Tuesday, January 16, 2018

#16 / Community Rights



In These Times posted an article on December 29, 2017, that asked this question: "Can The Community Rights Movement Fix Capitalism?"

Wouldn't that be great!

The article was written by Thomas Linzey, a prime mover and shaker in the Community Rights US organization, and the executive director and co-founder of the Community Environmental Legal Defense Fund (CELDF). As might be expected, Linzey is holding out high hopes! 

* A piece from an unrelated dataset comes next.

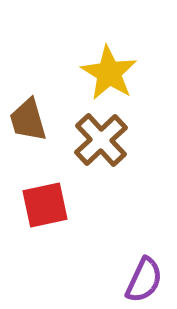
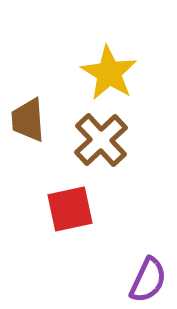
brown trapezoid: rotated 12 degrees clockwise
red square: moved 25 px right, 4 px down
purple semicircle: moved 4 px right
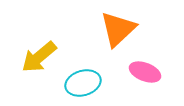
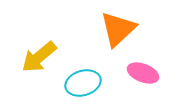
pink ellipse: moved 2 px left, 1 px down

Here is a brief description from the Community Rights US website, explaining the idea: 

In 1999, CELDF made a dramatic turn in its public interest environmental law work when it stopped being involved with more conventional single-issue one-corporate-harm-at-a-time legal defense work through the regulatory arena of law, and instead began to help rural communities to write paradigm-shifting laws that banned (rather than regulated) harmful corporate activities, and challenged for the first time the legitimacy of corporations exercising constitutional so-called “rights”. It was at this point that the movement took on the name Community Rights, a name that has since stuck. 
It all began in the conservative family farming community of Wells Township, Pennsylvania, when the local farmers rose up to stop a massive farm factory of hogs from being built in their township. Their township supervisors unanimously passed an anti-corporate-farming ordinance that directly challenged three structures of law that the farmers considered to be illegitimate – corporate constitutional “rights”, state preemption, and Dillon’s Rule. From there, the movement took off across rural Pennsylvania, rural Maine, and beyond. 
Fast forward to the present, and there are now more than 200 communities and counties in nine states that have successfully passed Community Rights ordinances. And so far, only about 5% of these places have had their local ordinances legally challenged.

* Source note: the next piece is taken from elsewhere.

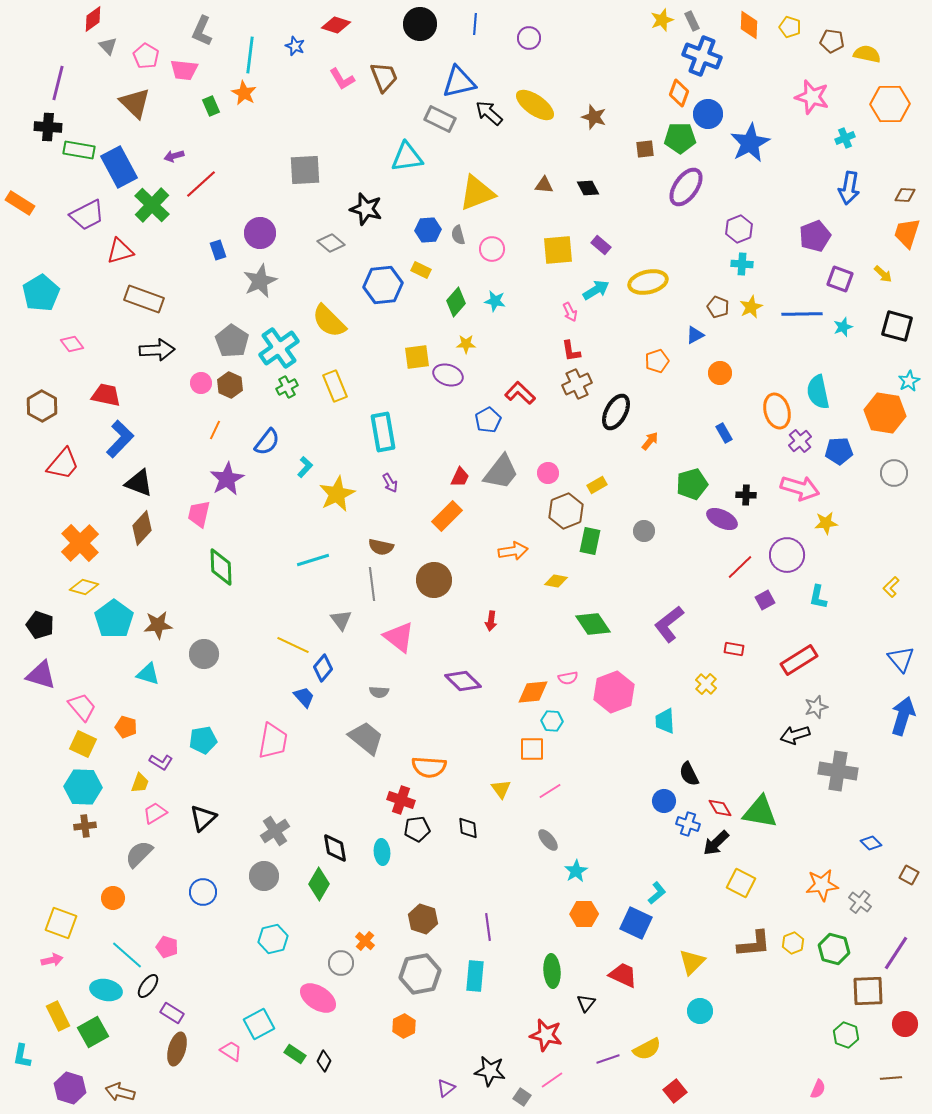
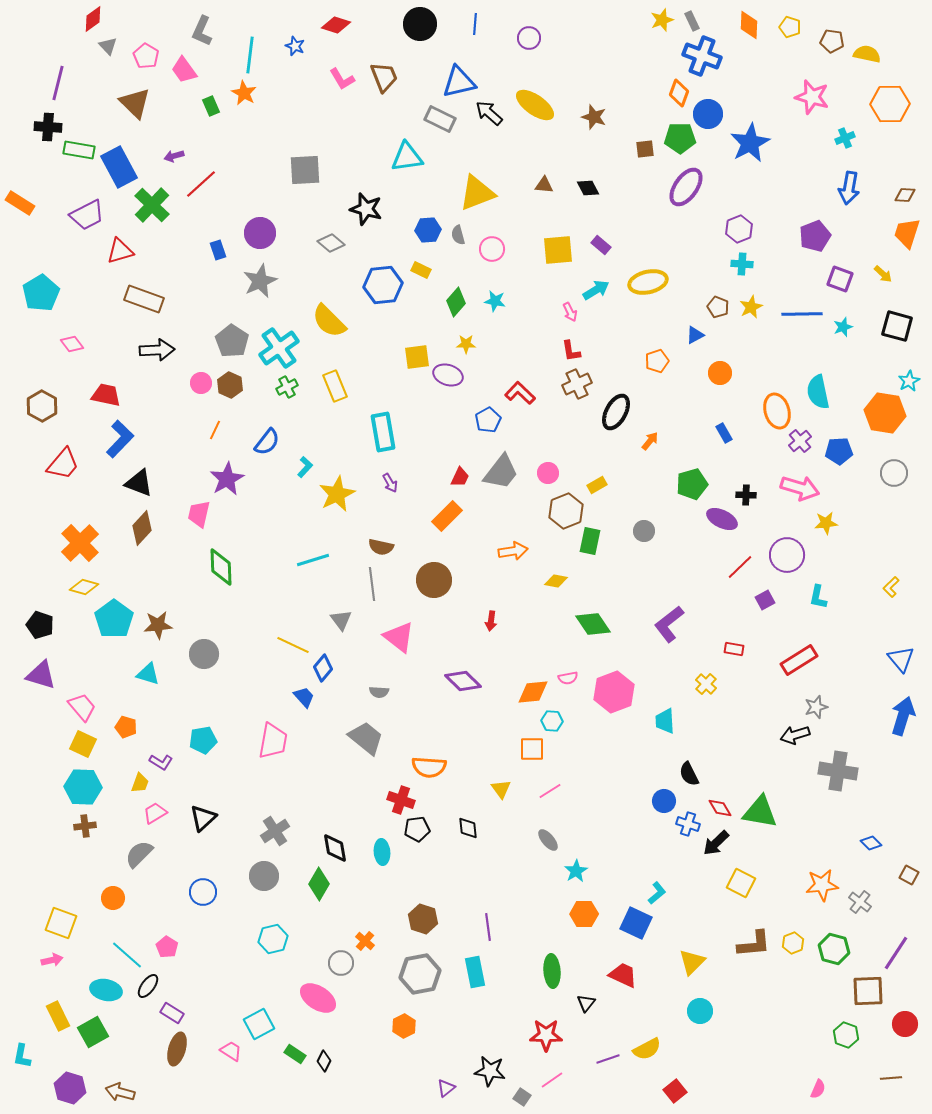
pink trapezoid at (184, 70): rotated 48 degrees clockwise
pink pentagon at (167, 947): rotated 15 degrees clockwise
cyan rectangle at (475, 976): moved 4 px up; rotated 16 degrees counterclockwise
red star at (546, 1035): rotated 12 degrees counterclockwise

The "community rights" idea is not some new or innovative experiment. In essence, it is good old American "democracy." We are all individuals, of course, but we are not only individuals. We are also members of a community, and "politics," leading to the enactment of "laws," is the way we "govern" what happens in the communities in which we live. 

Our communities have "rights," just the way individuals do. What is the basic "right" that communities have? The right of "self-government." We have the right, through our local lawmaking, to decide what will happen, or what will not be allowed to happen, in our local communities. 

In Santa Cruz County, in 1978, the people voted on Measure J, enacting a growth management system that said, among other things, that commercially viable agricultural land located in Santa Cruz County could be used only for agriculture. As far as I am aware, no other local community has ever taken that step. It was an important step, too, and has largely shaped the development (or, rather, non-development) of Santa Cruz County since that time.

The people of Santa Cruz County had the "right" to do that. So, here, and in every local community around this country, it's time to look around for what's next!